Using methods recommended by the U.S. Environmental Protection Agency, the group's volunteers have been sampling 100 sites along county streams with nets every spring, summer and fall for nearly four years, tallying the number and types of mayflies and other aquatic bugs they find beneath the water's surface. Such insects, which are favored food of trout and other fish, need cold, clean water to survive.

The survey techniques are still being perfected, but the summer sampling results so far are reliable enough to provide at least a general "snapshot" of the condition of most county streams, said Dr. Carl Weber, a biologist at the University of Maryland Baltimore County who is analyzing the sampling data.

About 10 percent of the county's waters are so severely impaired by industrial, commercial and residential development as to be practically lifeless. They include:

* Dead Run, which passes through industrial parks and the Social Security office complex in Woodlawn, earns its name.

* Herbert Run, encased in concrete as it flows through Arbutus, and Bird River, clogged by silt from extensive sand and gravel mining in the White Marsh area, are two other badly degraded streams.

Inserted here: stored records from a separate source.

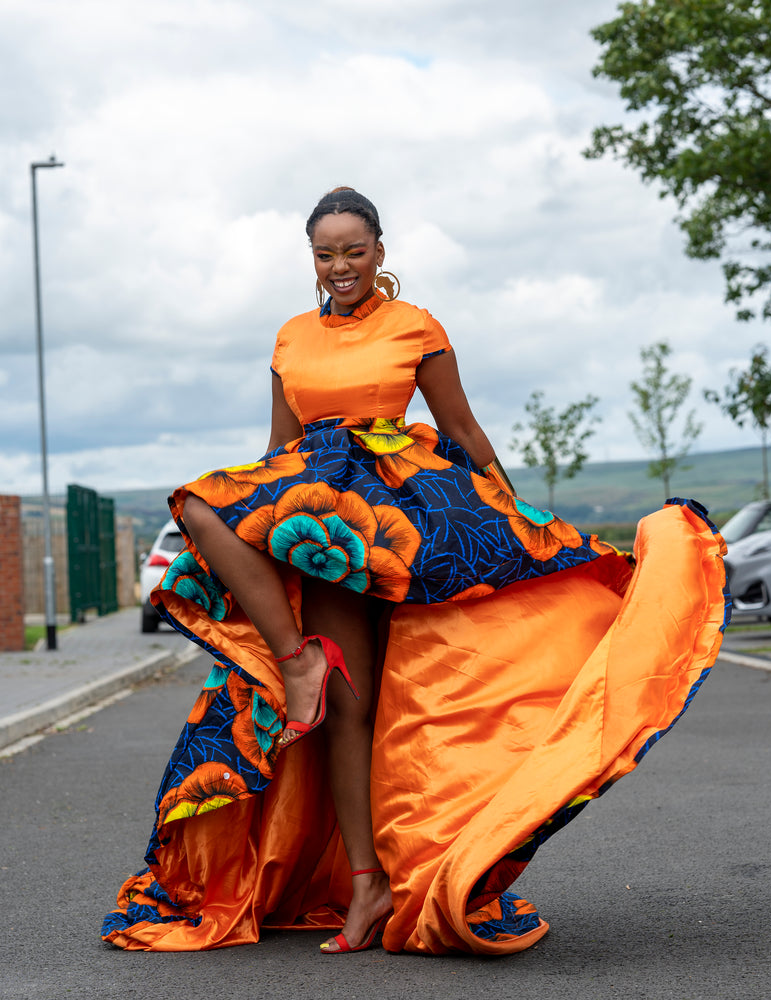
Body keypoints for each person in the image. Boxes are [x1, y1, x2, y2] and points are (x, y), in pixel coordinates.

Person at [102, 187, 728, 956]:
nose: (340, 266)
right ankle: (358, 863)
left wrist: (518, 516)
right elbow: (277, 448)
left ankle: (406, 857)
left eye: (354, 251)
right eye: (325, 253)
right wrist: (262, 527)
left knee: (404, 706)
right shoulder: (290, 338)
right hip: (323, 525)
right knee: (332, 687)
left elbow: (460, 427)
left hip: (403, 518)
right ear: (312, 258)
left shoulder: (415, 326)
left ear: (379, 253)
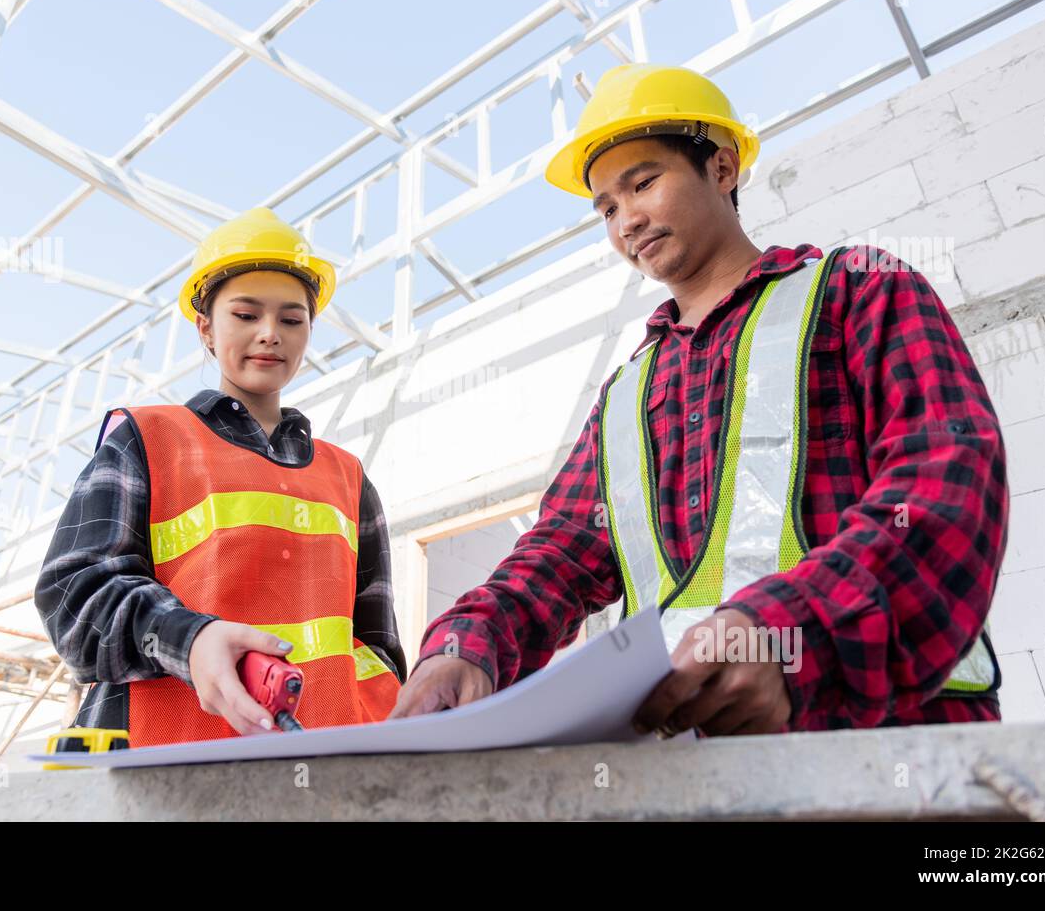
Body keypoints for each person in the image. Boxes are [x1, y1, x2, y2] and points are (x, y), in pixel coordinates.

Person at [390, 64, 1006, 735]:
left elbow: (947, 479)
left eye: (643, 182)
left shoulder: (859, 291)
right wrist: (464, 644)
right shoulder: (628, 391)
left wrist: (792, 632)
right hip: (691, 759)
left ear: (722, 168)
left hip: (886, 749)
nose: (626, 220)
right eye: (605, 207)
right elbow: (559, 552)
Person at [36, 207, 405, 746]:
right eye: (246, 314)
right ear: (206, 328)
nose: (270, 334)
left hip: (321, 772)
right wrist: (188, 640)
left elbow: (376, 649)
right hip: (163, 766)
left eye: (291, 319)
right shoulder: (148, 438)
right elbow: (72, 594)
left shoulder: (347, 478)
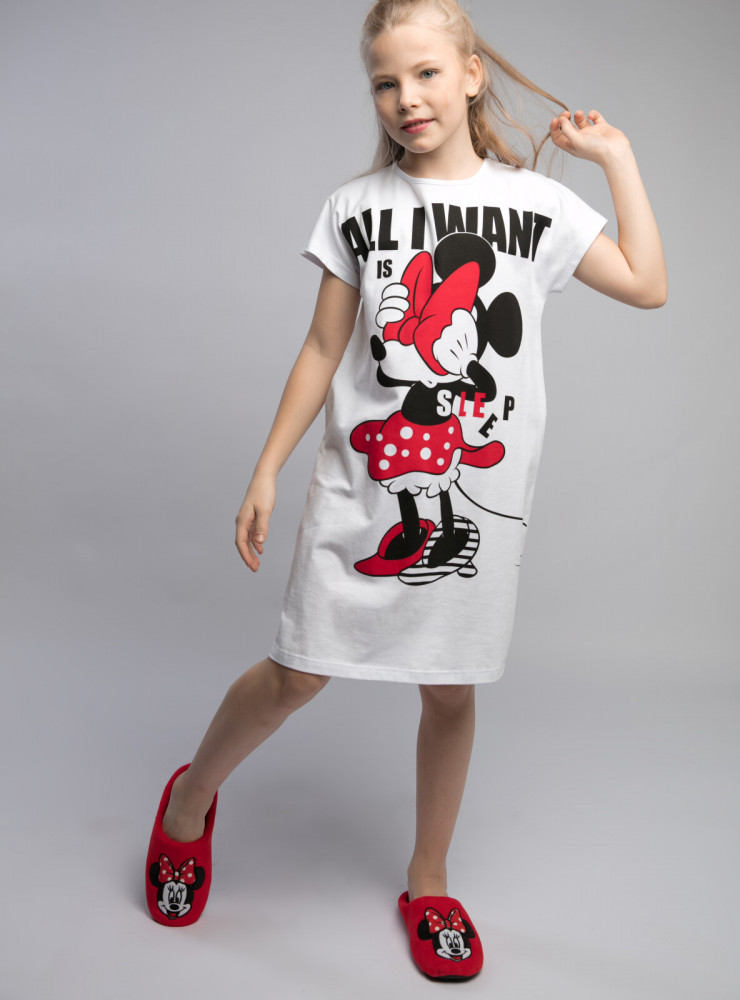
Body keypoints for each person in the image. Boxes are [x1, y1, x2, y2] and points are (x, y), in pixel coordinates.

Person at [144, 0, 666, 981]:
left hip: (471, 490)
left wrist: (616, 157)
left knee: (450, 689)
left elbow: (647, 281)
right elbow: (322, 346)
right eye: (385, 81)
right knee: (297, 673)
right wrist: (266, 468)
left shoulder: (535, 205)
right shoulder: (357, 207)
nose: (406, 97)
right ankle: (188, 800)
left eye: (426, 73)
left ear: (471, 75)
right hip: (361, 485)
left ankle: (429, 881)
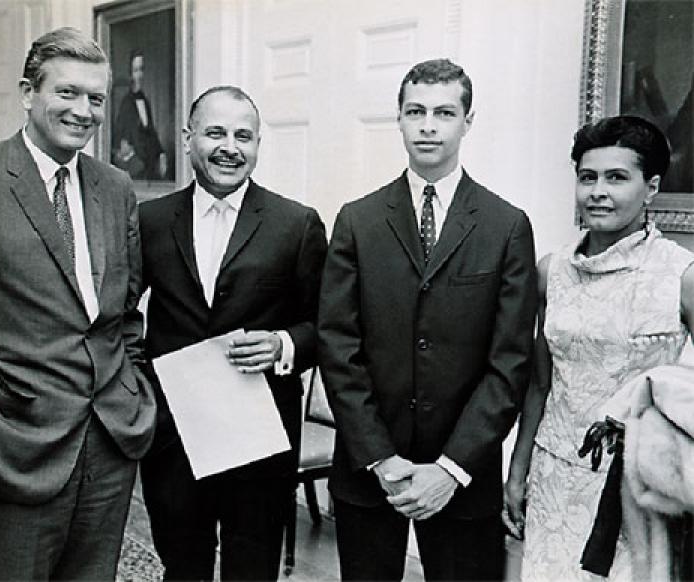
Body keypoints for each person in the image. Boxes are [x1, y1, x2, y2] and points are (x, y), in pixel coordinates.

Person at [0, 27, 156, 580]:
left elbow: (125, 310)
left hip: (111, 439)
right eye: (67, 92)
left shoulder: (115, 187)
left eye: (95, 98)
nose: (83, 110)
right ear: (27, 93)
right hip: (13, 444)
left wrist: (130, 385)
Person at [318, 58, 538, 581]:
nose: (428, 125)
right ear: (398, 118)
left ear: (467, 121)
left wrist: (451, 468)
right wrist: (379, 458)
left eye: (444, 112)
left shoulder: (506, 226)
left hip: (463, 473)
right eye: (415, 111)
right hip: (371, 473)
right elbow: (337, 344)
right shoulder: (358, 220)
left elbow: (509, 361)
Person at [138, 85, 327, 581]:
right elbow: (118, 315)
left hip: (259, 437)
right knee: (182, 565)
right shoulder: (150, 221)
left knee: (253, 567)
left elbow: (326, 325)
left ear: (259, 144)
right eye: (216, 132)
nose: (230, 146)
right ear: (189, 138)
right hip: (172, 437)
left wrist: (283, 345)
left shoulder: (296, 224)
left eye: (244, 136)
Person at [503, 115, 694, 581]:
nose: (598, 191)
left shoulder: (680, 275)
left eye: (616, 177)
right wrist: (518, 468)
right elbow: (541, 382)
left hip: (633, 485)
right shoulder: (553, 270)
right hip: (553, 473)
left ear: (650, 188)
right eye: (587, 177)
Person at [113, 49, 167, 180]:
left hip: (150, 163)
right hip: (136, 166)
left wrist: (161, 153)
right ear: (130, 74)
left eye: (142, 70)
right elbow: (121, 138)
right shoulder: (126, 103)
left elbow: (151, 131)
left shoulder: (145, 101)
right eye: (136, 70)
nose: (140, 75)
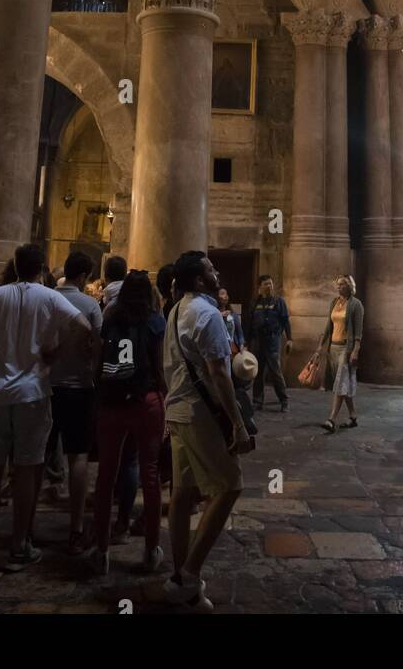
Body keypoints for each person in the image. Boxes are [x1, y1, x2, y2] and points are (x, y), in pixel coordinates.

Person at [0, 242, 93, 572]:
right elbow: (83, 326)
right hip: (32, 393)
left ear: (15, 264)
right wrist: (57, 353)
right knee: (27, 471)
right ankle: (18, 545)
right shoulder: (51, 296)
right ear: (41, 267)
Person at [163, 251, 253, 611]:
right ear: (200, 280)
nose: (217, 271)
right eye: (211, 269)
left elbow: (166, 365)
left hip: (178, 409)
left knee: (183, 493)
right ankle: (189, 572)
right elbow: (219, 373)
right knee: (230, 486)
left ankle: (181, 579)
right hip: (200, 414)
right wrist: (237, 423)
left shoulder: (175, 311)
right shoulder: (207, 313)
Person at [91, 270, 167, 576]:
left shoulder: (110, 318)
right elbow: (159, 365)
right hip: (145, 399)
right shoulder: (154, 320)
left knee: (106, 474)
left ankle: (102, 550)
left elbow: (98, 359)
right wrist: (162, 392)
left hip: (112, 400)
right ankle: (150, 550)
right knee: (149, 474)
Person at [45, 250, 103, 555]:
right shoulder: (89, 304)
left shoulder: (45, 298)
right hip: (79, 387)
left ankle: (24, 528)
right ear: (83, 277)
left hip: (44, 386)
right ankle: (76, 527)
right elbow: (100, 345)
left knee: (35, 457)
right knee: (78, 456)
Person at [318, 275, 364, 433]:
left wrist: (355, 351)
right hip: (334, 348)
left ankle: (331, 419)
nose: (339, 287)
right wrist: (320, 347)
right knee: (343, 384)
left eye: (342, 284)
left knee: (339, 384)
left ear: (350, 285)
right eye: (337, 284)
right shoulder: (334, 302)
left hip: (347, 348)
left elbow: (358, 332)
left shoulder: (356, 305)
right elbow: (327, 326)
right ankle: (352, 416)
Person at [248, 274, 292, 412]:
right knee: (258, 373)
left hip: (273, 341)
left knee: (275, 372)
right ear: (260, 287)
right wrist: (246, 341)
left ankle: (284, 401)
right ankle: (257, 401)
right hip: (258, 342)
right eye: (266, 284)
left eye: (271, 284)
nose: (269, 286)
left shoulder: (279, 302)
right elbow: (249, 323)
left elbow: (285, 321)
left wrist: (290, 339)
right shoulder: (255, 302)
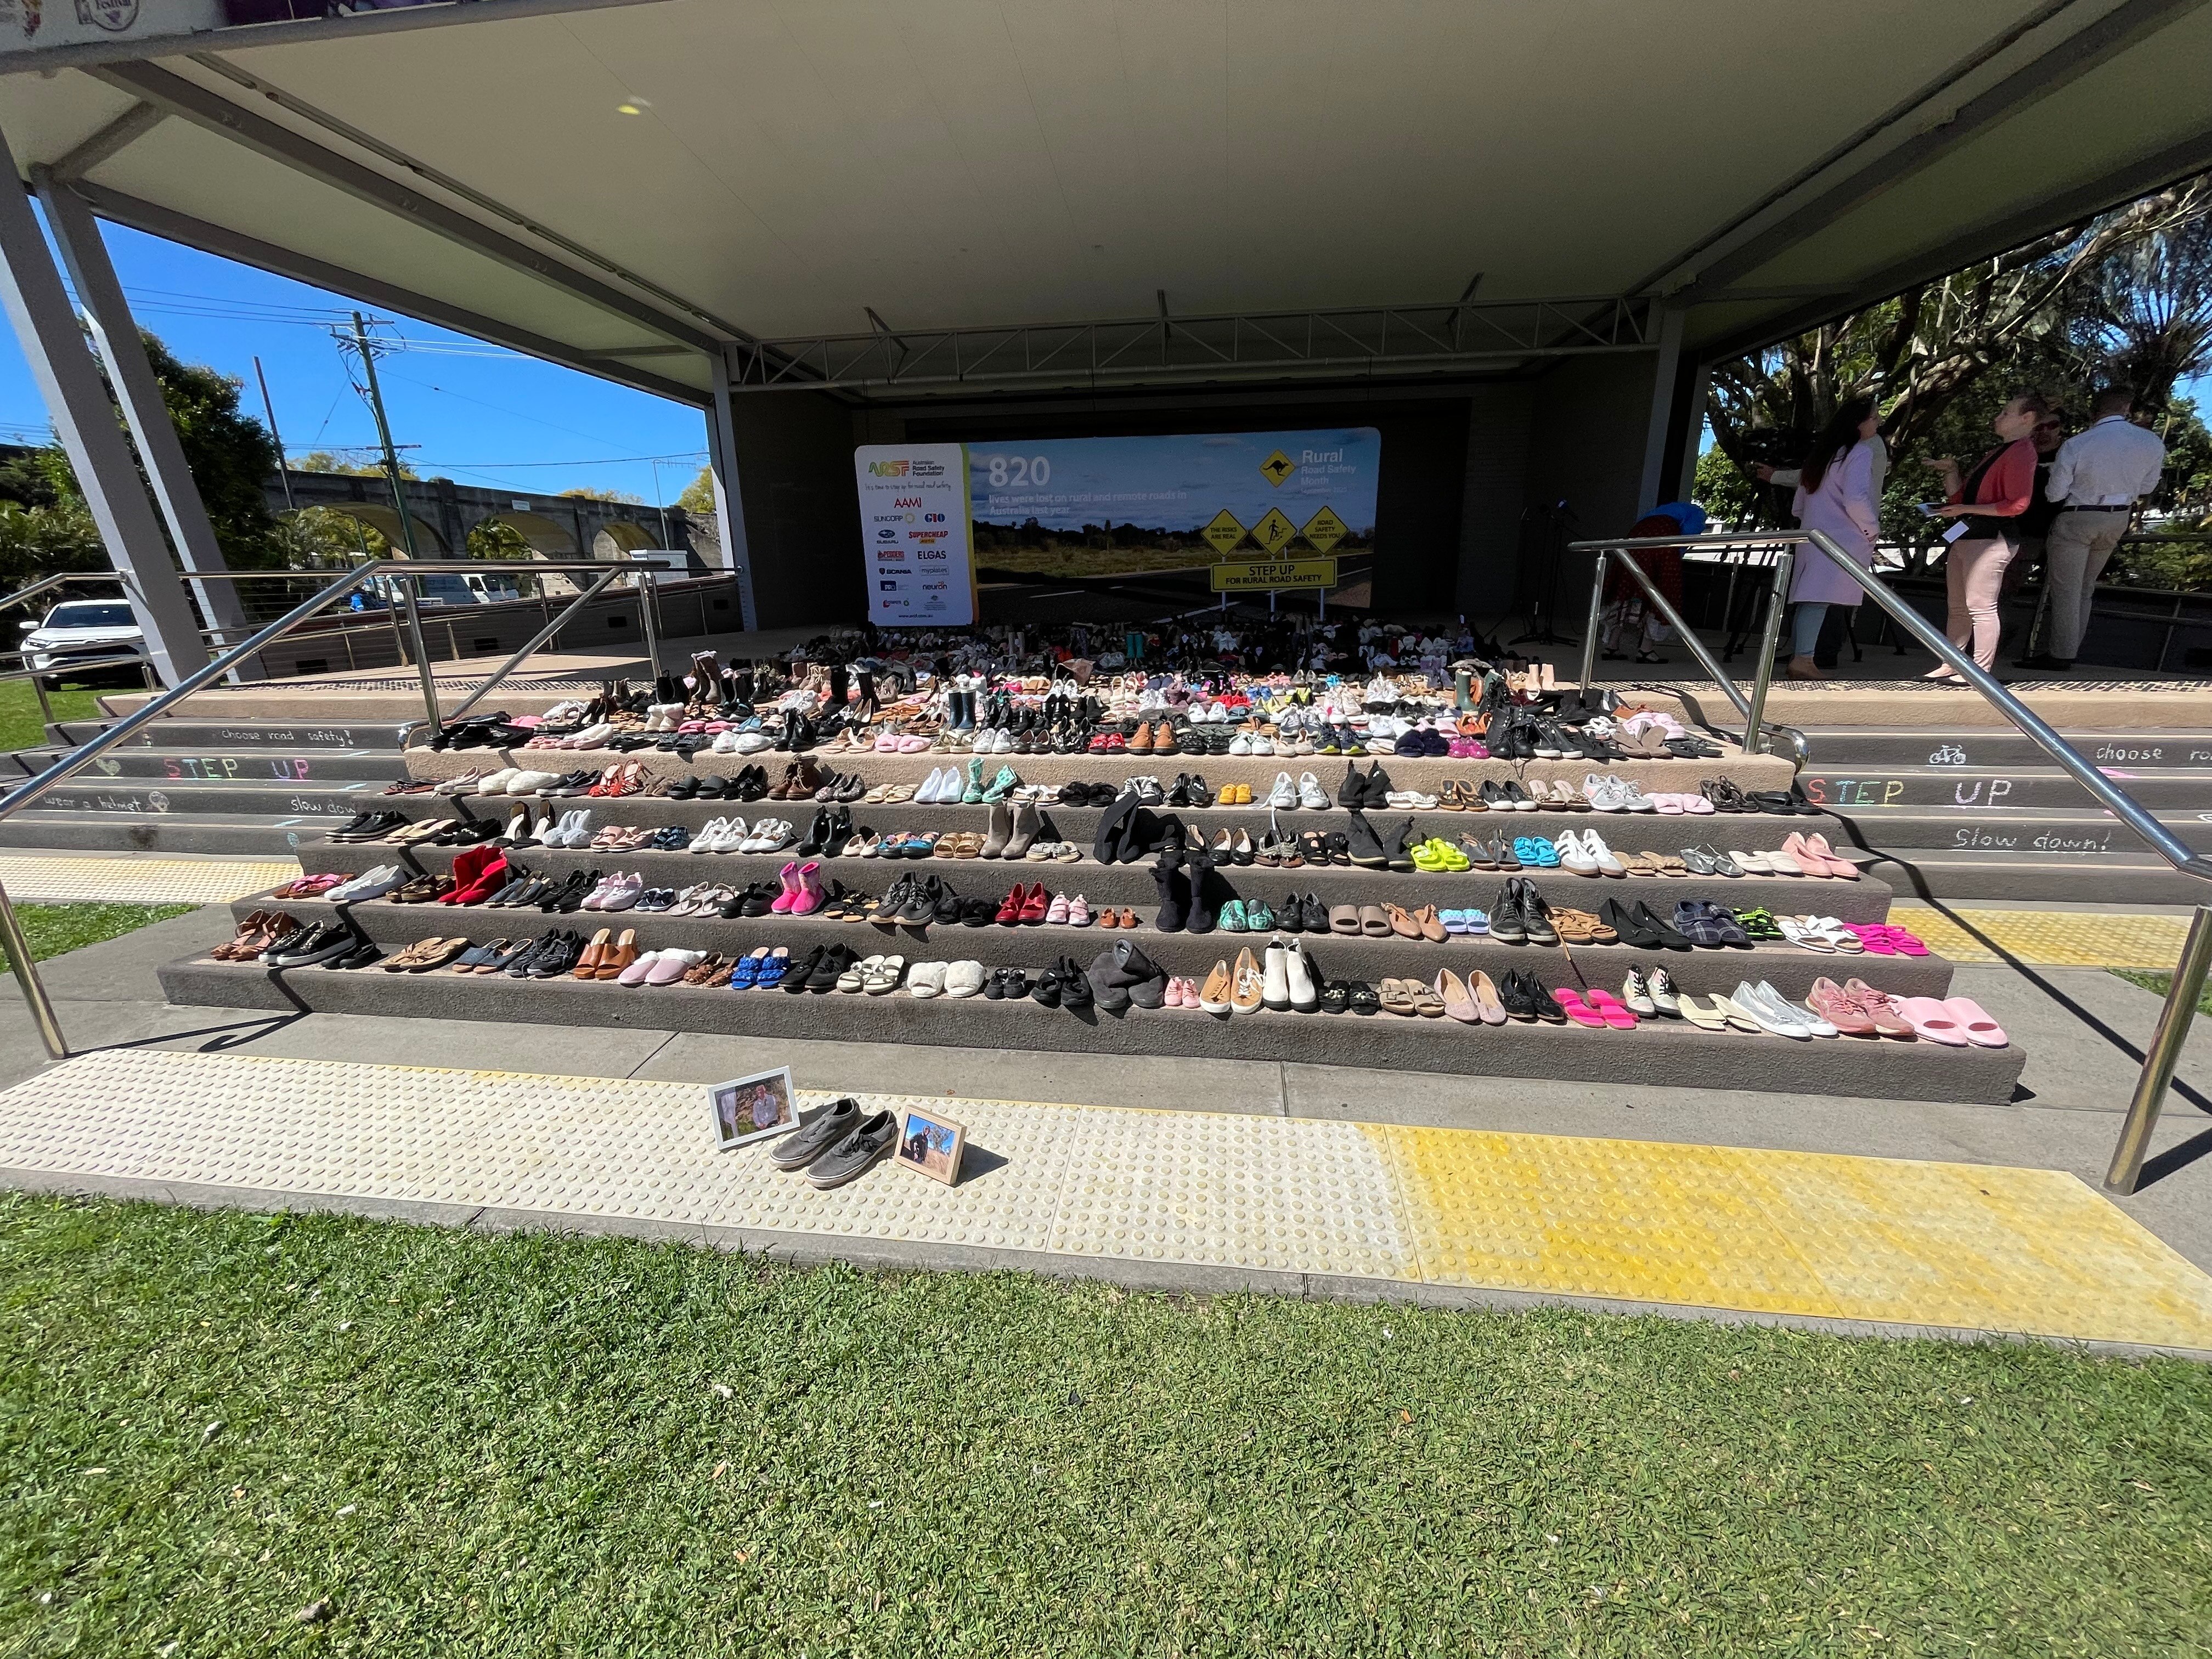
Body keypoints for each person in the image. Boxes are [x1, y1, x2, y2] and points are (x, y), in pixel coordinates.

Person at [2018, 386, 2168, 672]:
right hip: (2117, 517)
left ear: (2094, 411)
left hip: (2079, 515)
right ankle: (2070, 651)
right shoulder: (2151, 442)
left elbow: (2054, 495)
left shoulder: (2078, 443)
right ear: (2126, 409)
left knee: (2066, 590)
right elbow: (2147, 487)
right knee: (2086, 589)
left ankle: (2060, 654)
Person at [1923, 391, 2050, 679]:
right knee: (1959, 606)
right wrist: (1952, 471)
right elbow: (1960, 496)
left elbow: (2018, 504)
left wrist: (1964, 508)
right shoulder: (2001, 452)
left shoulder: (2022, 451)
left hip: (1991, 537)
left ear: (2027, 419)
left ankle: (1979, 670)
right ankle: (1952, 662)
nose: (1998, 417)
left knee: (1980, 606)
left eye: (2006, 412)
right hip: (1970, 535)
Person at [1783, 397, 1882, 680]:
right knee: (1819, 601)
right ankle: (1803, 659)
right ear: (1858, 423)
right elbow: (1856, 498)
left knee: (1812, 599)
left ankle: (1803, 657)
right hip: (1842, 539)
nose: (1878, 423)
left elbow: (1798, 505)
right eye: (1874, 417)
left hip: (1813, 535)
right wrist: (1871, 529)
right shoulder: (1860, 453)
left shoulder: (1823, 454)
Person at [1599, 500, 1705, 662]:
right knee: (1662, 593)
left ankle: (1612, 645)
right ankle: (1646, 650)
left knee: (1626, 589)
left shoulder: (1658, 512)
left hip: (1636, 538)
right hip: (1663, 540)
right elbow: (1688, 537)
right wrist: (1677, 558)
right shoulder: (1697, 513)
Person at [2002, 405, 2069, 663]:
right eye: (2039, 427)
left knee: (2006, 588)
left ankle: (1996, 641)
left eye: (2051, 426)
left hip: (2037, 538)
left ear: (2060, 430)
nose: (2044, 433)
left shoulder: (2066, 458)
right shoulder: (2020, 455)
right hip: (2005, 531)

About 20 percent of the streams -- primarily those in the rural northern end of the county -- still have plenty of the aquatic insects that signify healthy water, the survey showed. Among those are the Little Falls of the Gunpowder River and the streams that drain into Prettyboy Reservoir.

But about two-thirds of the county's streams are only moderately degraded, the survey shows. They include major portions of the Lower Gunpowder and Little Gunpowder falls, lower Patapsco River, Gwynns Falls and Jones Falls and some of the creeks draining into Loch Raven Reservoir.

"That doesn't mean they're all the way dead," Dr. Weber said, but they are far from being as healthy as those in the northern end of the county, where much of the land is still forested or farmed.

"The ones I care about are the ones in the middle," he said, adding that he and other residents hope to spare them from further degradation by development and perhaps even to restore them.

Save Our Streams expanded its stream monitoring into Baltimore City last year and hopes to organize similar efforts in other parts of the state next year, said Abby Markowitz, the project's coordinator.

State and county officials, who pay Save Our Streams $120,000 a year to conduct the stream monitoring and other environmental projects, praised the effort.

"People take care of things that they know about," said Torrey C. Brown, Maryland's secretary of natural resources.

"Nobody likes to go out in a stream, spend their Saturdays and keep kicking and finding nothing, but we need that information," said Donald Outen, chief of water resources for Baltimore County's Department of Environmental Protection and Resource Management.

For at least one of the volunteers, yesterday's session helped sustain his enthusiasm. "Despite the terrible impoverished nature of some of the sites, I still got hooked on doing it," said Don Poole, who looked for bugs in Essex area streams.